En termes juridiques catholiques romains, cela donne cela dans le Code de droit canonique de 1983 :

« Can. 277 – § 1. Les clercs sont tenus par l’obligation de garder la « continence parfaite et perpétuelle » à cause du Royaume des Cieux, et sont donc astreints au célibat, don particulier de Dieu par lequel les ministres sacrés peuvent s’unir plus facilement au Christ avec un cœur sans partage et s’adonner plus librement au service de Dieu et des hommes. »

Le catholicisme est ici une religion « fusionnelle », comme l’hindouisme. Ni le judaïsme, ni l’Islam ne vont aussi loin dans ce rejet de la réalité matérielle. Voilà pour la dimension théologique.

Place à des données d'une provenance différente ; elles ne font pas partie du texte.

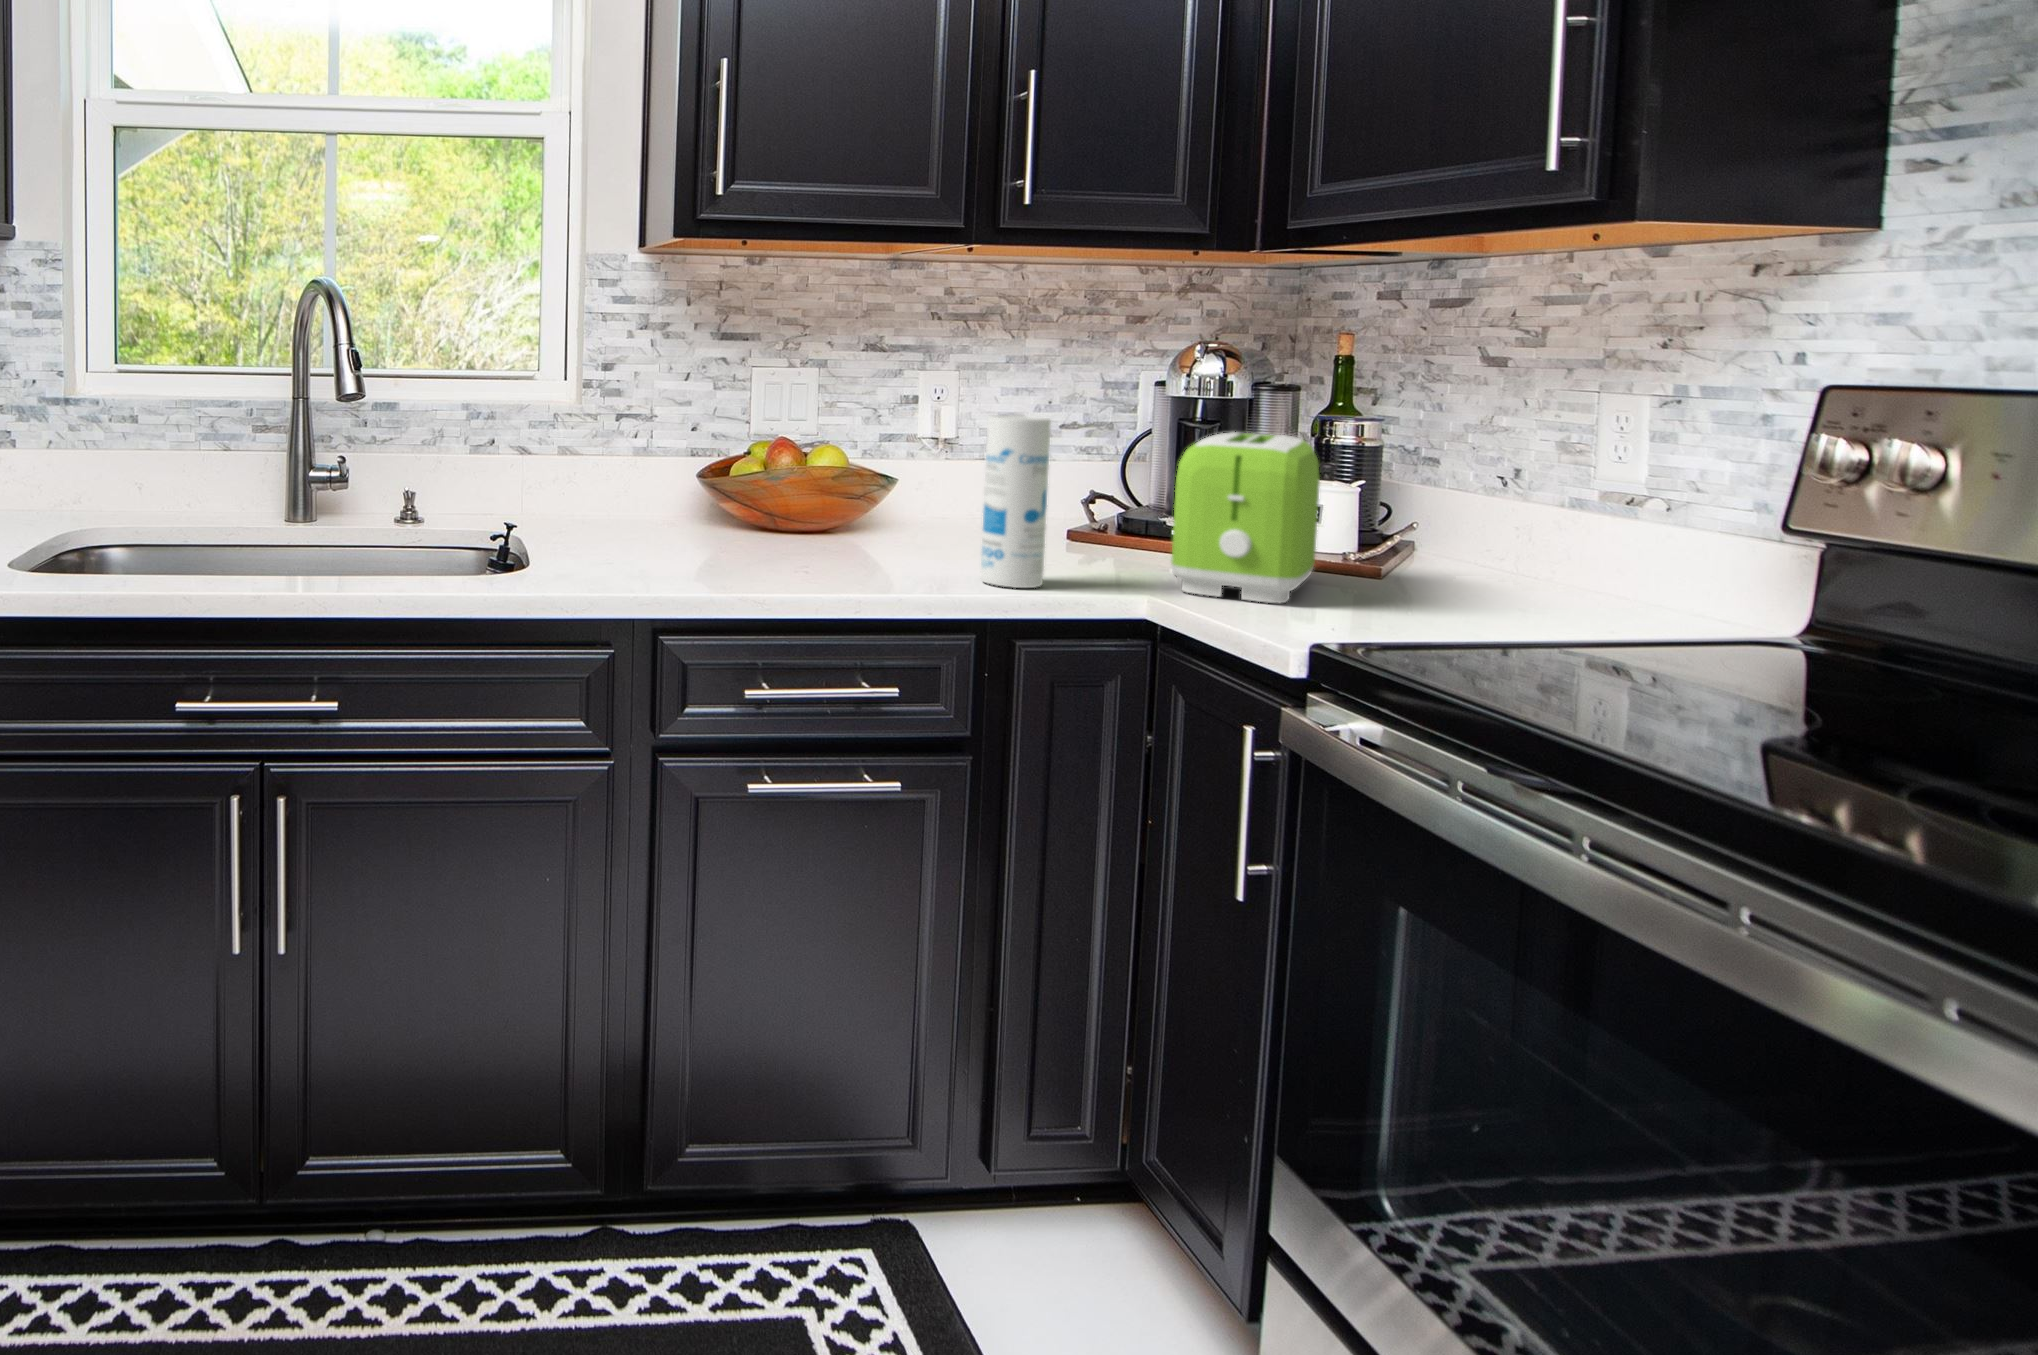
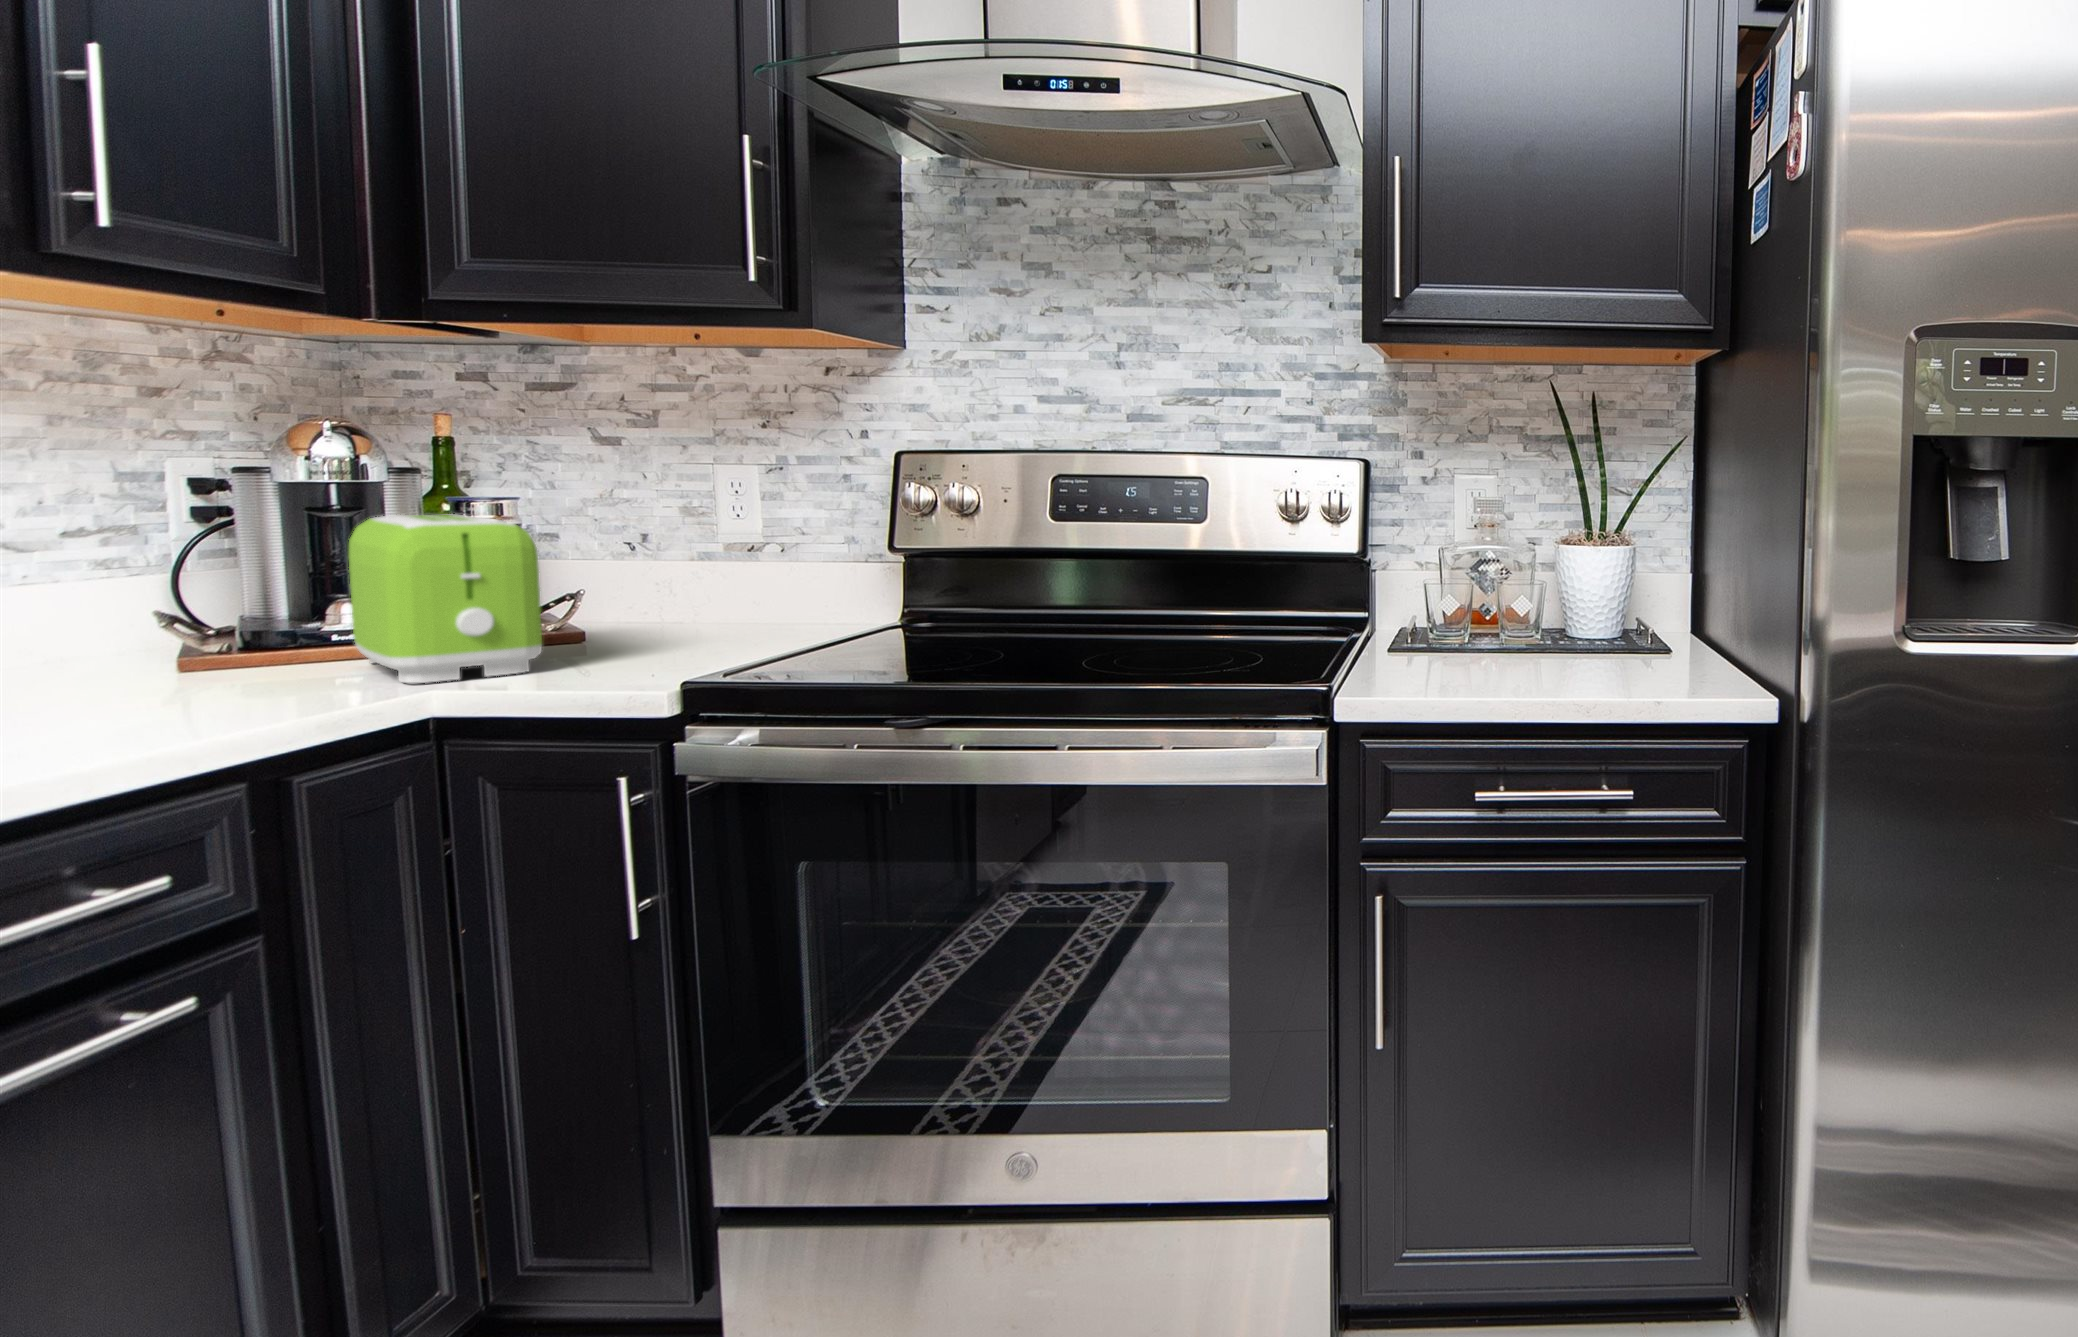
canister: present [980,415,1051,588] -> none [94,509,225,728]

Maintenant, on se doute bien que si telle ou telle conception a a gagné dans l’Église catholique romaine, ce n’est pas simplement parce que son argumentaire théologique était supérieur. Il y a des intérêts matériels que les différents points de vue reflétaient. Et effectivement pour empêcher la dispersion des biens de l’Église, le célibat a été instauré de manière rigide. Auparavant les hommes mariés avant de devenir prêtres pouvaient le rester, mais devenir abstinents. Comme cela ne marchait pas vraiment et qu’on avait peur que les fils réclament le poste ou les terres ou le privilèges, il a été procédé à la fin de 1100 à la suppression de l’ordination des hommes mariés.

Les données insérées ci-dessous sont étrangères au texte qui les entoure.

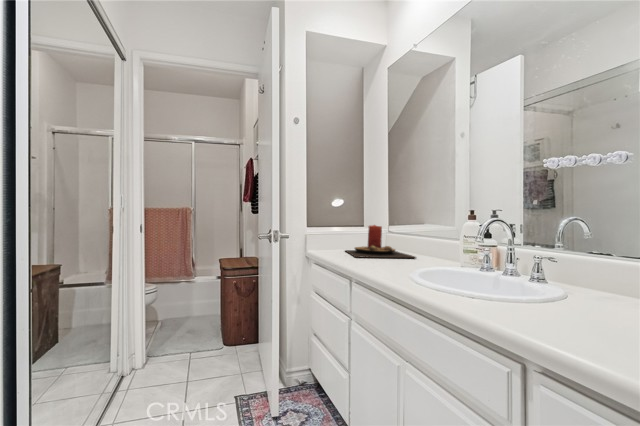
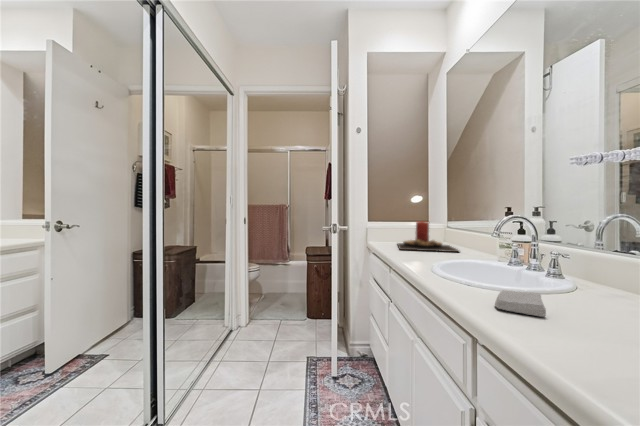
soap bar: none [536,299,601,328] -> present [495,290,546,317]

Seulement, on aurait tort de voir simplement une sorte de machiavélisme de l’Église. Il faut en effet voir qu’avant l’an 800, l’Église n’était pas forte comme elle le fut justement après. Ce n’est qu’avec l’appui d’une féodalité développée que la religion a connu une expansion très forte qui a, on s’en doute, demandée davantage de personnel. On passe, si l’on veut, des petits monastères dans les campagnes, des églises romanes, aux églises gothiques, aux cathédrales. Avec le célibat forcé, l’Église a juste fait le ménage dans ses nombreuses recrues.

Ce qui a été machiavélique, ce n’est pas tant de décider subitement le célibat, mais de l’avoir mis de côté simplement pour devenir une religion de masse, et une fois établie, de remettre tout en ordre… De plus, si l’Église fait ce rappel à l’ordre, ce n’est pas simplement pour ses propres intérêts. C’était aussi en rapport avec sa concurrence avec la noblesse, mais ceci nous éloigne du sujet.

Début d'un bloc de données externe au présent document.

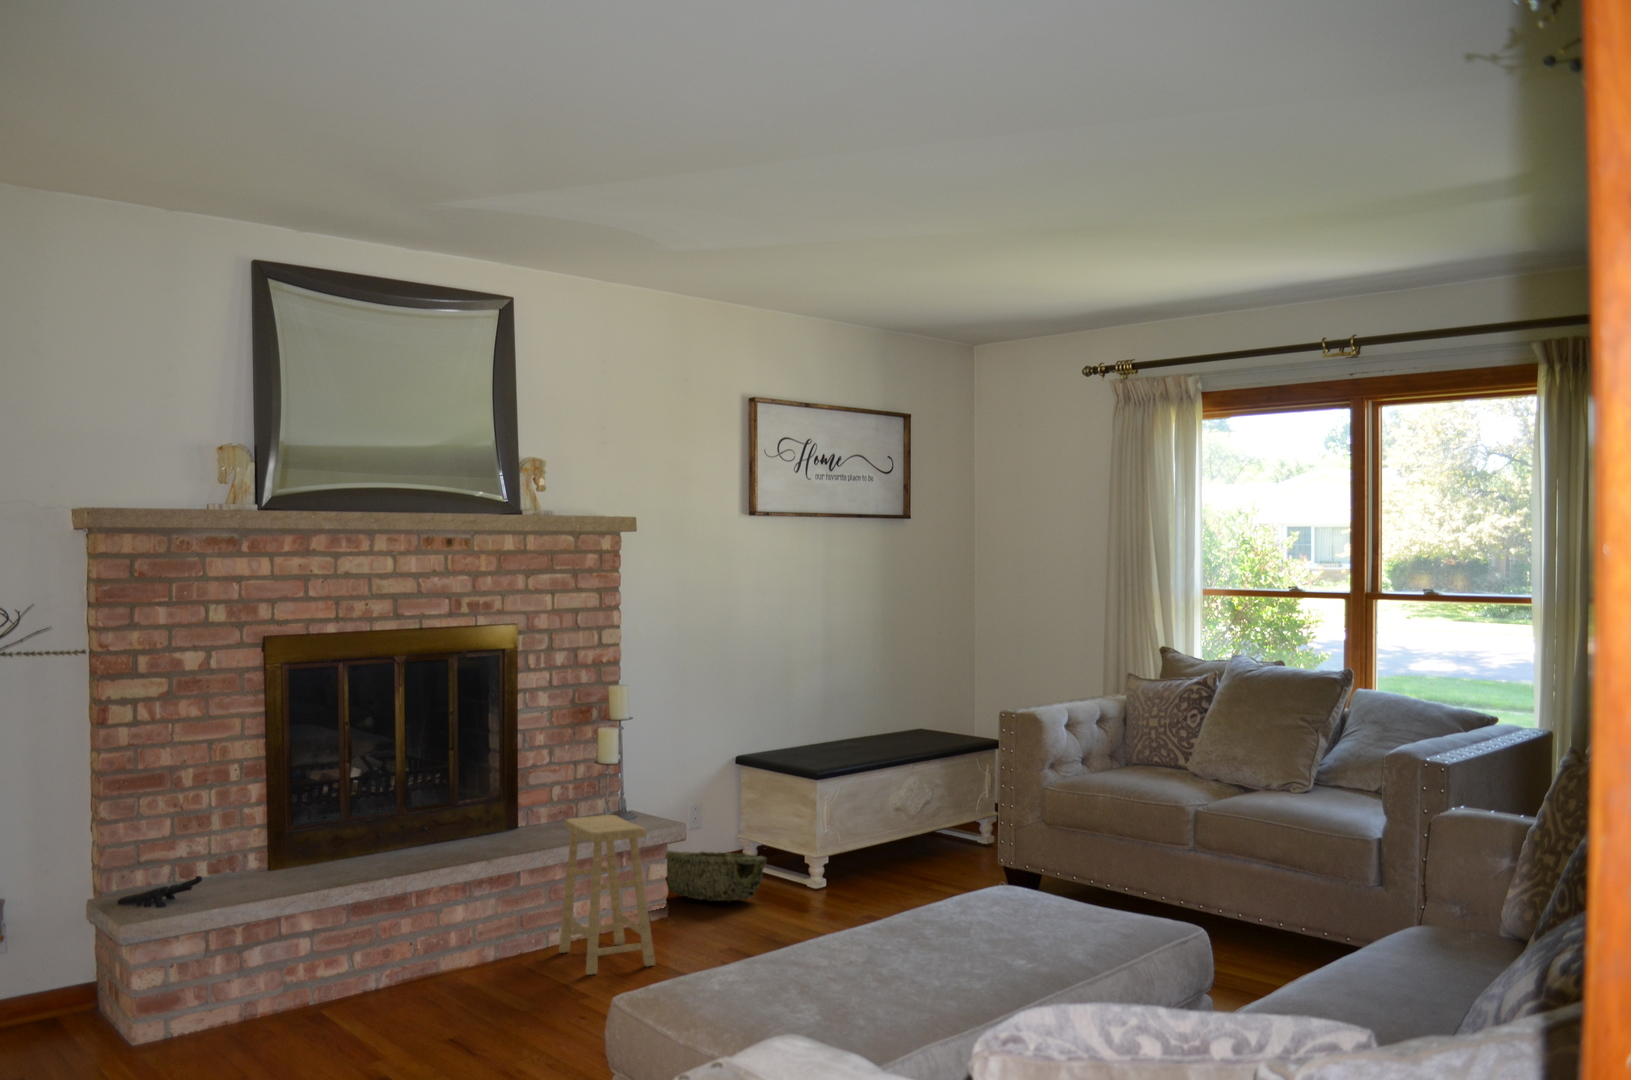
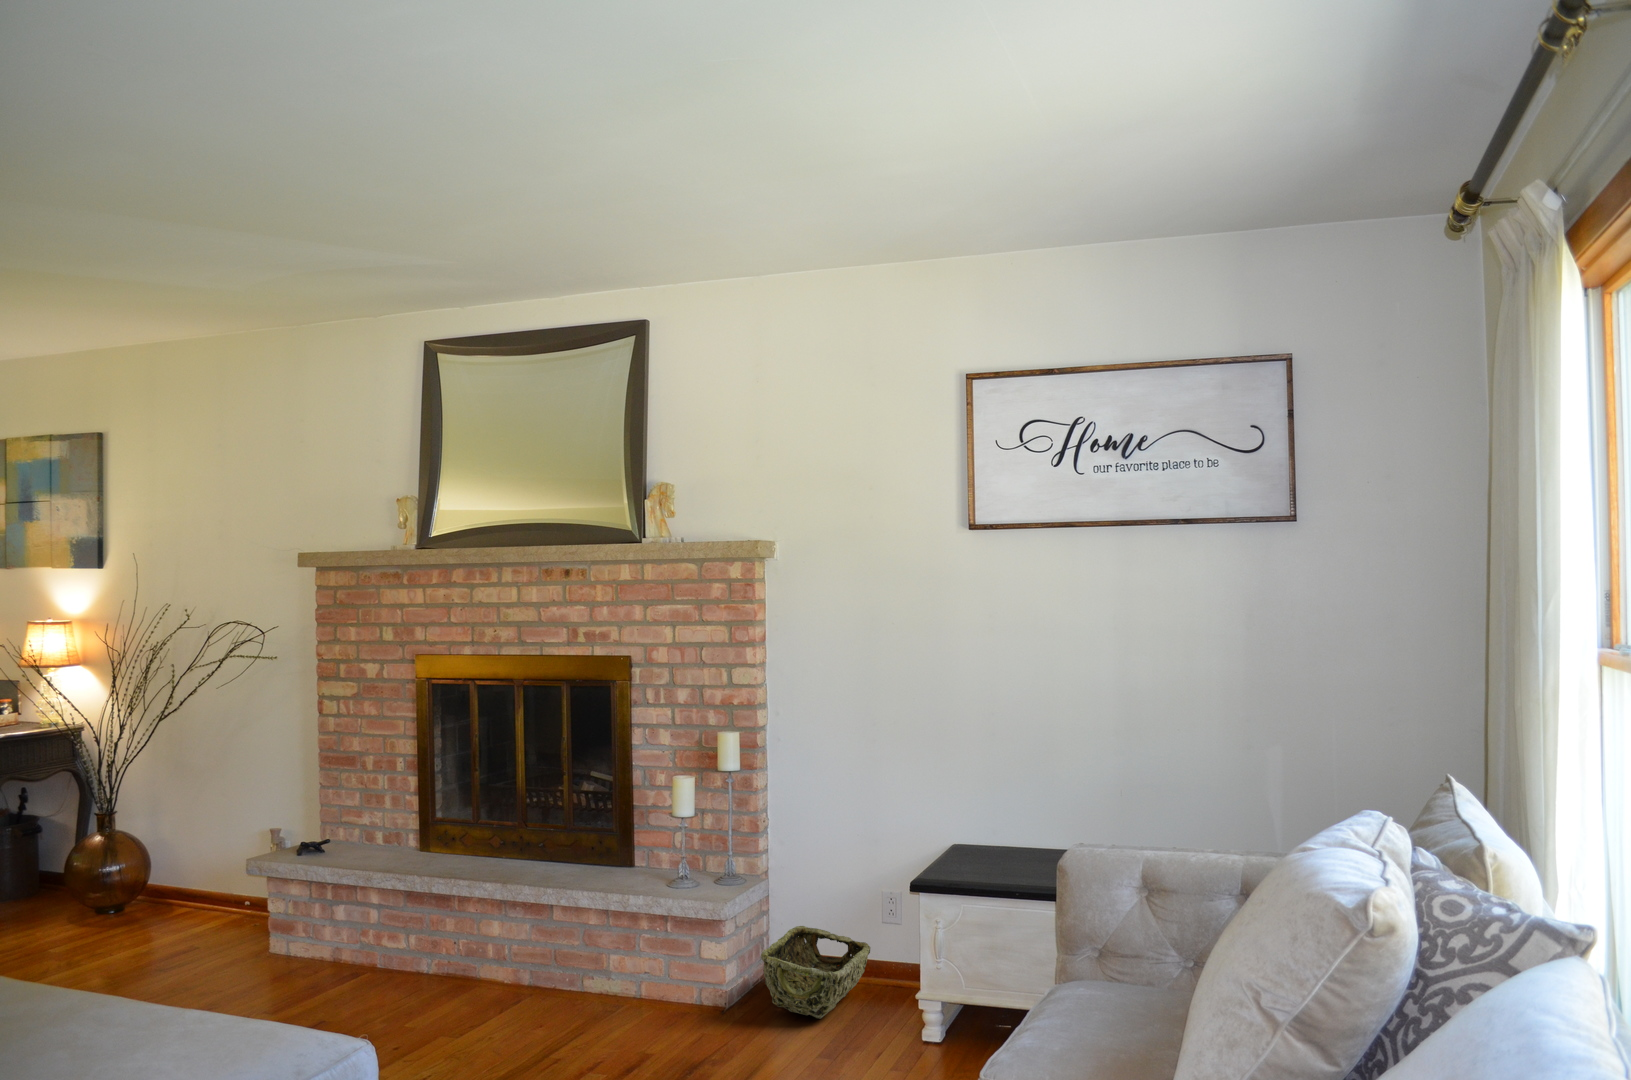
footstool: present [559,815,655,975] -> none [467,865,600,1047]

Donc, il y a eu ménage de fait, qui rentre évidemment en adéquation avec ses intérêts, mais il y a bien une vie autonome de l’Église. On peut prouver cela de deux manières. D’abord, l’Église d’Orient n’applique pas ce principe, sauf pour les moines et les évêques. On peut dire que l’orient n’a pas connu la même féodalité que l’occident, mais cela ne fait que déplacer le problème : pourquoi y a-t-il telle chose en occident, telle chose en orient ?

Ensuite, et c’est le grand paradoxe, le célibat du clergé ayant reçu les sacrements est, dans l’Église catholique, une règle de discipline et non d’un point de foi. Cela signifie concrètement qu’on ne touche pas au dogme si l’on instaure le mariage des prêtres : c’est juste une mesure administrative, rien de plus. C’est donc, somme toute, assez facile à mettre en place.

Mais l’Église catholique ne veut pas le faire, elle ne cesse de le rappeler. Pourquoi ? Parce qu’elle prétend être la porte vers l’au-delà. Et une structure tournée vers l’au-delà ne peut pas prétendre en même temps être tourné vers le monde matériel. C’est pour cela que les juifs, les musulmans, les protestants vaquent à leurs occupations, tout en étant de bons juifs, de bons musulmans, de bons protestants. Chez les catholiques, ce n’est pas possible : seul compte l’au-delà.

Si jamais se pose d’ailleurs la question ici des djihadistes, qui veulent atteindre l’au-delà, il faut bien voir que leur Islam « fusionne » le monde matériel et l’au-delà. Les lois musulmanes sur Terre sont déjà une préfiguration, voire un moment de l’au-delà. C’est la conception du Tawhid, de l’unicité divine.

Chez les catholiques, l’univers est quant à lui coupé radicalement en deux, et seul l’au-delà compte. La religion n’est pas qu’une structure liée à l’économie ou des intérêts matériels : elle naît aussi comme opium du peuple, inquiétude métaphysique, quête mystique de l’au-delà. En fait, elle se nourrit de l’absence de reconnaissance du monde matériel, à quelque échelle que ce soit.